#### ФРАГМЕНТ ДОКУМЕНТА
---

Строительство новейших линейных кораблей для Балтийского и Черноморского флотов в значительной мере, если не решающим образом, определялось, желанием восстановить военно-морской престиж Российской империи, утраченный после русско-японской войны, а не глубокими оперативно-стратегическими соображениями. Дорогостоящие линейные корабли дредноутного типа начали строить для Балтийского (а затем для Черноморского) флота еще тогда, когда не было гораздо более нужных новых крейсеров, эсминцев, подводных лодок.
Аналогично оценивал А.А.Свечин линейный «флот открытого моря», создав который кайзеровская Германия бросила вызов морскому могуществу Великобритании. Он писал, что на германской армии весьма отрицательно сказывалось стремление политического руководства страны подготовить почву для борьбы с Англией и за господство на морях: из сумм, выделяемых бюджетом на военные цели, сухопутные силы получили две трети, а треть шла на создание флота. «Этого умаления средств сухопутная армия Мольтке [старшего] не знала». Здесь взгляды А.А.Свечина совпадали с взглядами М.В.Фрунзе, который был за восстановление флота, но подчеркивал, что масштабы его строительства должны быть строго выверены: «мы даже при самых благоприятных бюджетных условиях ограничимся программой мелких судов оборонительного характера». Этот вывод М.В.Фрунзе обосновывал следующими соображениями: во-первых, «морской флот – оружие очень дорогое», и при общем недостатке средств их лучше употребить на более острые и первоочередные нужды, имеющие определяющее значение для обороны страны; во-вторых, судьба будущей войны будет решаться на континентальных театрах военных действий, и главная задача ВМФ – обеспечение действий сухопутных группировок на приморских направлениях; в-третьих, наши флоты не имеют прямого выхода к крупным водным пространствам. Такого же мнения был и М.Н.Тухачевский, который отмечал, в частности, что в период подготовки к Первой мировой войне кайзеровская Германия, преимущественно сухопутная держава, нарушив заветы Бисмарка, допустила кардинальную ошибку: в стремлении сравняться с Великобританией в морском могуществе она ослабила свои сухопутные силы. «Если бы мощь сухопутной германской армии была подготовлена в большем масштабе, а это было вполне возможно, то исход осенней кампании 1914 г. во Франции мог бы окончиться для последней полным крахом, что предрешило бы «сход войны».

---

Данные оценки позы:
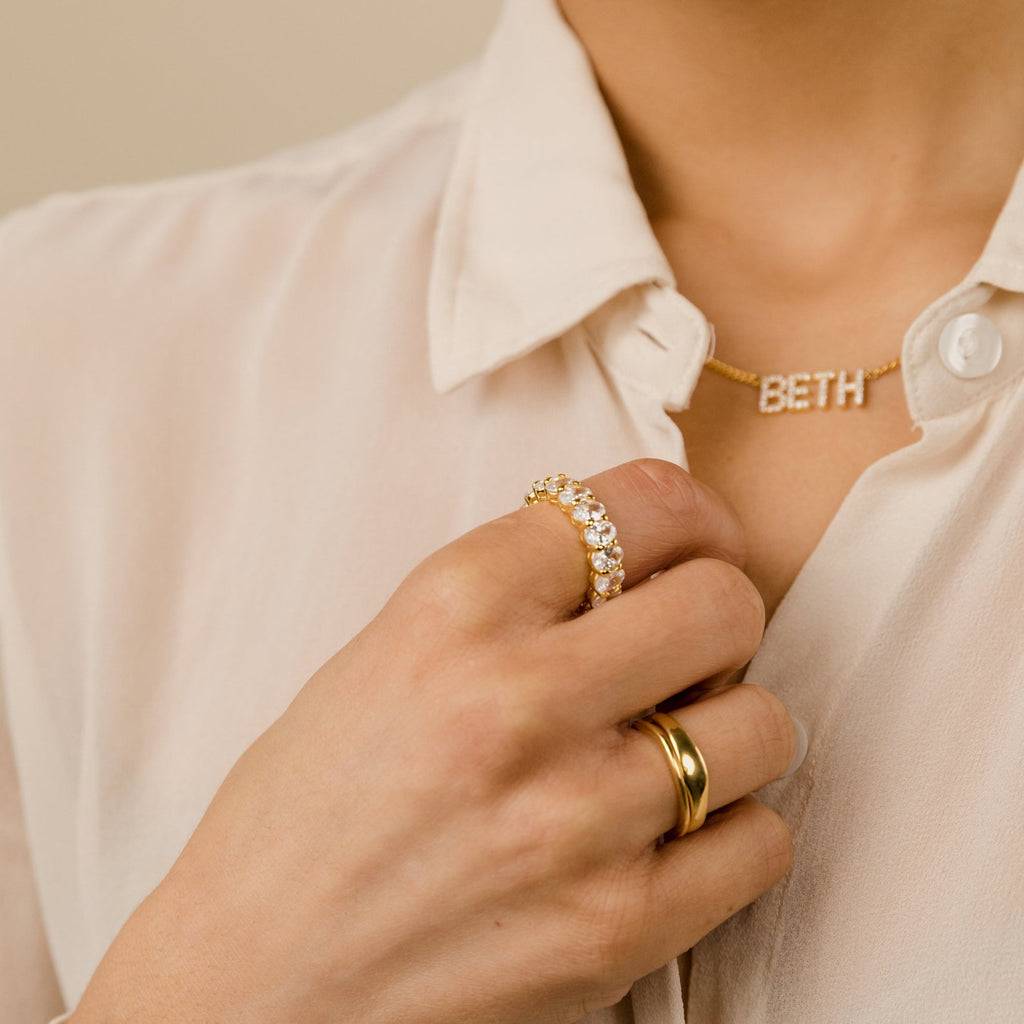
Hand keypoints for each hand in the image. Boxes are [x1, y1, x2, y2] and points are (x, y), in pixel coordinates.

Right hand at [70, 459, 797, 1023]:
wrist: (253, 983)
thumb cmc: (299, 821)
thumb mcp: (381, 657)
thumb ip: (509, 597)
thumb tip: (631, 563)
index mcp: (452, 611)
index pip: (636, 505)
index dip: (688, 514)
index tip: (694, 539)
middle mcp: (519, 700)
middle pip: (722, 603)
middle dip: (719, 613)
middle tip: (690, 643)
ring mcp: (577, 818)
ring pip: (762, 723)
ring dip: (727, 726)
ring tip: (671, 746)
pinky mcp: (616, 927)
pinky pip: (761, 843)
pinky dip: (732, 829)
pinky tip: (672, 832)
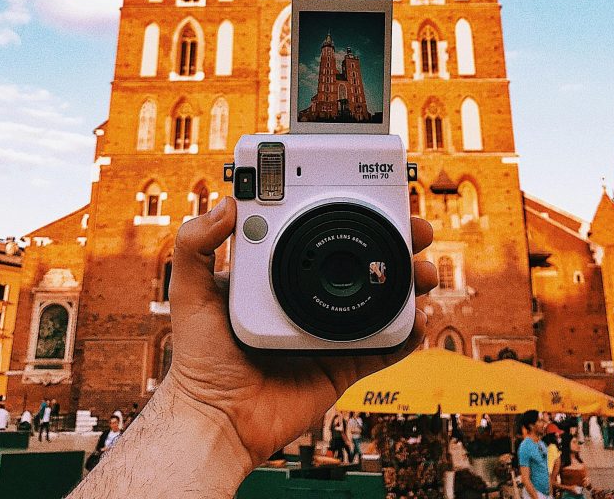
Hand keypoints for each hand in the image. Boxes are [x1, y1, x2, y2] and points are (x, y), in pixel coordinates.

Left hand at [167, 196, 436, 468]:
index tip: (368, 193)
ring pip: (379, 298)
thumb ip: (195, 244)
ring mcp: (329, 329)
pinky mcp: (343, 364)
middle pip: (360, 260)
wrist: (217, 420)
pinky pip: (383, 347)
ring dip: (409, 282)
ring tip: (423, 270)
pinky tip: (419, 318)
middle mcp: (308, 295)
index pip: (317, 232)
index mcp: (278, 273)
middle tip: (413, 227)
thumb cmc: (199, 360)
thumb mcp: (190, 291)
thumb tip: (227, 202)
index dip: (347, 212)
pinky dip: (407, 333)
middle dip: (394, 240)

---

#### ЗАДАНИЕ
Установите, соответствуют ли фрагменту документа о строительстве флота следующие утверждения, и для каждого дайте ответ «да» или «нет», подкрепив его дословной цитатой из фрагмента. 1. Из средств военного бюджета Германии сухопутные силы получали две трети. 2. М.В.Фрунзе выступал против восстановления флота. 3. Линейные корабли дредноутного типа начали строить для Черноморского флота раньше, чем для Балтийского.

#### ОТВЕТ
1. Да: «из сумм, выделяемых бюджетом на военные цели, сухопутные силы получили две трети, а треть шла на создание флота».
2. Нет: «который был за восстановление флота».
3. Нет: «начали строить для Балтийского (а затем для Черноморского) флота».